Stated task – Reproduce word for word the part of the Fritz Reuter text below, from "Reuter's first publication" to "of modern farming.".

Fritz Reuter (7 November 1810 – 12 July 1874; born as Heinrich Ludwig Christian Friedrich Reuter) was a novelist from Northern Germany who was a prominent contributor to Low German literature.
Although Reuter was now thirty years of age, he went to Heidelberg to resume his legal studies, but was forced by his father to give them up when it was found that he paid little attention to his studies. After returning to Mecklenburg, he spent some time with his uncle, a minister at Jabel, and then began working on an estate, in 1842, as Strom (trainee). Finding out, upon his father's death in 1845, that he had been disinherited, he realized that acquiring an estate of his own was out of the question, and he began to write, first in High German, later, with more success, in Low German. In 1850 he settled as a private tutor in the little town of Treptow an der Tollense in Pomerania (today Altentreptow, Mecklenburg-Vorpommern), and was now able to marry Luise Kuntze, the daughter of a Mecklenburg pastor.
Reuter's first publication was a collection of miscellaneous poems, written in Low German, entitled Läuschen un Riemels ("anecdotes and rhymes," 1853; a second collection followed in 1858). The book, which was received with encouraging favour, was followed by Polterabendgedichte (1855), and De Reis' nach Belligen (1855), the latter a humorous epic poem describing the adventures of some Mecklenburg peasants who resolve to go to Belgium (which they never reach) to learn the secrets of modern farming.

Supplied records –
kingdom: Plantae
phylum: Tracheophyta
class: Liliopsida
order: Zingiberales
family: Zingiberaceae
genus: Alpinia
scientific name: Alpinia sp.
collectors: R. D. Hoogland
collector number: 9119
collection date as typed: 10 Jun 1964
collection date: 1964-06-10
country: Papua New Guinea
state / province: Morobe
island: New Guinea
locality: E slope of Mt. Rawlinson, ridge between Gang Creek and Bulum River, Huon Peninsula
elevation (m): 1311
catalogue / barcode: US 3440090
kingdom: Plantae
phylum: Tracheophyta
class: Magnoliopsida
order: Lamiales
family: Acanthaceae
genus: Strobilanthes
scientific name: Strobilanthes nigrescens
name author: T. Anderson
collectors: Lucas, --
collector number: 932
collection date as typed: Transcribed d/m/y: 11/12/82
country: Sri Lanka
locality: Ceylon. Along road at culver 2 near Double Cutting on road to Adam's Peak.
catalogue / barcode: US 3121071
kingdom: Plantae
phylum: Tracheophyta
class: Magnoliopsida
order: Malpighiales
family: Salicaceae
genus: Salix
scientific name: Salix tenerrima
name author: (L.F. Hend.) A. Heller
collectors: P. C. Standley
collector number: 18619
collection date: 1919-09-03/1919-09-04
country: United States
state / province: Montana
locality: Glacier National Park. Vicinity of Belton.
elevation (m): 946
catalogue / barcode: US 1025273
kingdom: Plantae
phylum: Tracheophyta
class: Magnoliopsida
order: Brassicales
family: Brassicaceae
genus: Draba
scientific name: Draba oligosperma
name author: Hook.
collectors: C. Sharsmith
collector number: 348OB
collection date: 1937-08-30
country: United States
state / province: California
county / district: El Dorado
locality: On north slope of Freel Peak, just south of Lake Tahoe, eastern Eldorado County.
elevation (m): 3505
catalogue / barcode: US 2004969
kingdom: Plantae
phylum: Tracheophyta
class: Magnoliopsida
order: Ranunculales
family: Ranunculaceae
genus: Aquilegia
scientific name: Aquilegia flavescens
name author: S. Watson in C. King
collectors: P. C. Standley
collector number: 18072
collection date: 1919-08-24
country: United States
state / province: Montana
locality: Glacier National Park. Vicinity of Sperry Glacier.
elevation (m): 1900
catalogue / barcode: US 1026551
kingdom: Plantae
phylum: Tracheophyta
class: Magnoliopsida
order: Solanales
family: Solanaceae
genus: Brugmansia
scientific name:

Finished answer –
Reuter's first publication was a collection of miscellaneous poems, written in Low German, entitled Läuschen un Riemels ("anecdotes and rhymes," 1853; a second collection followed in 1858). The book, which was received with encouraging favour, was followed by Polterabendgedichte (1855), and De Reis' nach Belligen (1855), the latter a humorous epic poem describing the adventures of some Mecklenburg peasants who resolve to go to Belgium (which they never reach) to learn the secrets of modern farming.